Who’s working for who?
Seely “questioned the morality” of four lawyers during his address to MPs, said the Evening Standard. He used parliamentary privilege to name John Kelly from Harbottle & Lewis, Geraldine Proudler from CMS, Nigel Tait from Carter Ruck and Hugh Tomlinson QC from Matrix Chambers and accuse them “of working on behalf of Putin’s allies”, City A.M. reported.
Kelly and Proudler acted for oligarchs Roman Abramovich, Mikhail Fridman and Petr Aven in a court hearing in which they sued journalist Catherine Belton over her book Putin’s People, according to The Times. Tomlinson also “appeared for Abramovich” in the case.
Tait has worked for Boris Berezovsky, “the late Russian who was first a party colleague of Putin before falling out with him”, the paper continued.
Foreign Office minister James Cleverly also said that BCL Solicitors LLP had contacted his department on behalf of “billionaire business-magnate” Alisher Usmanov, The Law Gazette reported. An investigation into the assets of 35 oligarchs close to Putin has identified $3.4bn (£2.6bn) worth of assets belonging to Usmanov, the former Arsenal shareholder, said the BBC.
Oligarchs “play essential roles in Putin’s Russia”, said The Atlantic. “They provide invaluable public support for the regime, lead key companies and institutions, and distract attention from and, by some accounts, help conceal the president’s own enormous wealth”.
In a 2020 report, the Atlantic Council estimated that around $1tn (£750bn) of “dark” Russian money is hidden overseas and around a quarter of this is controlled by Putin and his closest allies.
“This money can be exploited and steered by the Kremlin for espionage, terrorism, industrial espionage, bribery, political manipulation, disinformation, and many other nefarious purposes,” the report warned.
Lawyers, or the law?
Some law firms have severed ties with their Russian clients, such as Norton Rose Fulbright, while others are now facing more frequent compliance checks.

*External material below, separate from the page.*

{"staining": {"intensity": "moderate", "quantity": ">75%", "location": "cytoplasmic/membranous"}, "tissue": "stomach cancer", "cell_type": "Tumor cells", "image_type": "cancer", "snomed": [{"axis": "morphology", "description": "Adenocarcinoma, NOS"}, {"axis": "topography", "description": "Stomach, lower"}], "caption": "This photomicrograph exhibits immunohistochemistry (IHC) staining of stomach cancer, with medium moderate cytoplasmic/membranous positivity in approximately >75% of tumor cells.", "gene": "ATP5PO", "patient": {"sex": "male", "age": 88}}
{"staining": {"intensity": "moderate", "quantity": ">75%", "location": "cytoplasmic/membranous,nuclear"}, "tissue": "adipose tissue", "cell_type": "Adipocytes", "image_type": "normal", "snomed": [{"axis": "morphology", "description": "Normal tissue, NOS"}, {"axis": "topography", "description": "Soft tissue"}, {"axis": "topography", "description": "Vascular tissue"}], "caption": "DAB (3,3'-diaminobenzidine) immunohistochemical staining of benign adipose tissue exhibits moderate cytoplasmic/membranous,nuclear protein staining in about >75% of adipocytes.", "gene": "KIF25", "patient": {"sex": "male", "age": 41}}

According to minutes from a board meeting of the Solicitors Regulation Authority, the watchdog is “carrying out spot inspections” on the law firms named in the parliamentary debate, said The Times. Officials are “reminding firms of their obligations to comply with anti-money laundering requirements and the sanctions regime” to ensure “they understand their obligations and the importance of compliance in this area”.
The Law Society has also said that it is working to support solicitors challenging the government’s imposition of sanctions on its clients.
“Solicitors are highly regulated and are not allowed to bring spurious objections to processes – if they challenge the government’s actions, it’s because they think the government is at risk of breaking its own rules,” the society’s president Stephanie Boyce said in a statement.
And while London lawyers may not be “blameless”, lawyer and journalist David Allen Green wrote in the Financial Times that “focusing on the moral choices made by individual lawyers only goes so far in understanding how oligarchs use and abuse English law”.
Lawyers, he pointed out, “can only act within the framework provided by the law and the court system. And it is substantive law and procedure that makes London attractive to oligarchs, and not the charms of its advocates”.